The following days found me somewhat lethargic, lack luster and depressed. My business and the presence of Patrick in the house kept me from falling into a catatonic state. The weather didn’t help, nor did the upcoming Valentine’s frenzy that takes hold of the country every year leading up to the 14th of February. Wherever I went something would remind me that this was an important day to celebrate love. Shop displays with everything in red − from cards to flowers, teddy bears to underwear, chocolates to jewelry, and not to mention red balloons labeled, “For the one I love this Valentine’s.” But what about those of us that don’t have one?
Book your seat in a restaurant for that night because couples will be out in force, and only show your face at the hostess stand if you have someone on your arm; otherwise, your restaurant experience will run into a depression avalanche. Secure advertising space in your local or even national paper! So that the world can see that you have a sweetheart who loves you and that you are not alone on this heavenly day.
Surely, I wasn’t the only one in the world who felt this way? And to be hoping that some unknown stranger had secretly been pining for my attention sounded like a child’s fairy tale or a thought some pubescent teenagers would occupy themselves with. Growing up in Germany, Valentine’s Day hadn’t played a big role. I can’t say when it reached the German shores, probably in the 90s once we had already moved to Ireland. To tell the truth, it was not until I was married and living in Ireland that I had realized this holiday existed. But my then husband was not much of a romantic, so I didn’t receive a card then either. The first occasion I ever received a card is almost too embarrassing to mention.
It happened while Bernard and I were married and lived on the farm. My children attended a Catholic prep school in Limerick, and I took them there by car every day in the morning and picked them up in the afternoon. Sometimes while I was waiting for them to come out of the building, I talked to an old gentleman who was there to collect his grandson. We chatted about the school, the weather, and gardening mostly. But one fine Valentine’s Day this man gave me my first Valentine’s Day card, which read “To the one I am dreaming about.”
It was perfectly lovely to be admired and desired, but for him to express such sentiments that could never be said aloud made for one awkward situation.
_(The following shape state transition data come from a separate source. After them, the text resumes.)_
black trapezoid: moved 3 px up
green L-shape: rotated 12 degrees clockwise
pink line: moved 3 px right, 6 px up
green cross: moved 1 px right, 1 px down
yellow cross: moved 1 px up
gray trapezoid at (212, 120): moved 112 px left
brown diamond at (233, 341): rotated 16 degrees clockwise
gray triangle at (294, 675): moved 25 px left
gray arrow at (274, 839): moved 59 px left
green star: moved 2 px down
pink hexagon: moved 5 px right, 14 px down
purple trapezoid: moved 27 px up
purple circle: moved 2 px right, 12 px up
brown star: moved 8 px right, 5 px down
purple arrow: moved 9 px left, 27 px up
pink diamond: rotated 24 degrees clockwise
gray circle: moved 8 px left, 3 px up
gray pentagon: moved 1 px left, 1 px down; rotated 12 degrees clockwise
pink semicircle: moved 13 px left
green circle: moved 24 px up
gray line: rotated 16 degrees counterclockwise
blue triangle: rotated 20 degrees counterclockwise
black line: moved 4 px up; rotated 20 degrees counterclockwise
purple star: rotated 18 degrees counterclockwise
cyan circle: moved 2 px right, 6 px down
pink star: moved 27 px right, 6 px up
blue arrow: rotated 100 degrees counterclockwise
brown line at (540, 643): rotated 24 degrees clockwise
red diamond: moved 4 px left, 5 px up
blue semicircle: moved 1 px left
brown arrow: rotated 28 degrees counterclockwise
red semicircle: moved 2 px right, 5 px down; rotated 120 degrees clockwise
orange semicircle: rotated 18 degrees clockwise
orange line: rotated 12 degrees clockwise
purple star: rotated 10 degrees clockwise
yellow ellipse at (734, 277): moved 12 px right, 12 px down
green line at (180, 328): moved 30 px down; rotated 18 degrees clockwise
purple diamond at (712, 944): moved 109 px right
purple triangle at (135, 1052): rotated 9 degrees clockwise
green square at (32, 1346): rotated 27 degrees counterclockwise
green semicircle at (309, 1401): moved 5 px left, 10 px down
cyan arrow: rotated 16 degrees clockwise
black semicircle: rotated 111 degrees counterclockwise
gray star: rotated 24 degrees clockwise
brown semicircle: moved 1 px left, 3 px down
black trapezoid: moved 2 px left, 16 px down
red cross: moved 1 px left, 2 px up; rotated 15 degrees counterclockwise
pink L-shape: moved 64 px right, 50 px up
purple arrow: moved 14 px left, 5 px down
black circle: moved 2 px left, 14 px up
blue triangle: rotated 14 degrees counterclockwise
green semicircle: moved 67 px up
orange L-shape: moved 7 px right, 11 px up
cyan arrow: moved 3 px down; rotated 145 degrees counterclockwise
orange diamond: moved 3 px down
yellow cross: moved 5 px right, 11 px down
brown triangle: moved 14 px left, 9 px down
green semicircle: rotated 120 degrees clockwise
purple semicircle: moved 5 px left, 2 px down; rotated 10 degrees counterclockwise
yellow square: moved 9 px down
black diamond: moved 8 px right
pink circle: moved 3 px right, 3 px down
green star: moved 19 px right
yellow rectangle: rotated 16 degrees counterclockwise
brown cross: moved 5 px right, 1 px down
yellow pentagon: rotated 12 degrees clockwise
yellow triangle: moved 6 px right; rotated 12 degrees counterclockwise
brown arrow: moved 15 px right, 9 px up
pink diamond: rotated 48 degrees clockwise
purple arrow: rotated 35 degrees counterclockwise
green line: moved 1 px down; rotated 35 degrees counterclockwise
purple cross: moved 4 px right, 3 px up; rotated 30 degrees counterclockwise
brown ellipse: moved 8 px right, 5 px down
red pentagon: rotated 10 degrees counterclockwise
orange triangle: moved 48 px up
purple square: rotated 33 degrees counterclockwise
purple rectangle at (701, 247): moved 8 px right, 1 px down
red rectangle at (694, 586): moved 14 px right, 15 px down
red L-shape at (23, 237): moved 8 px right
Apparently, he thought that my children and marriage, and the 30 years between us might just be overcome by an admission of boyish longing.
Mortified, yet tickled pink, I took it home to Bernard who was working on the farmyard. He was aghast. I think that’s when he first learned about the existence of Valentine’s Day.
“If you ask me, it’s all one big commercial hype over nothing,” he called down from his tractor, scratching his head. And ever the lyrical poet, he added, “Just another day for selling things, what with Christmas being over and Easter far away. Just like the fad of Mother’s Day.”
With that clarified, he put his woolly cap back on and returned to his task at hand, cleaning up the manure on the yard. Needless to say, I never got a Valentine’s card from him after that, but I have received quite a few since I left him.
So, do you leave a man who doesn’t give you cards or flowers on Valentine’s Day? In the long run, a man who sees no purpose in romance or affectionate gestures is undoubtedly worse than an old codger who hits on you in a schoolyard.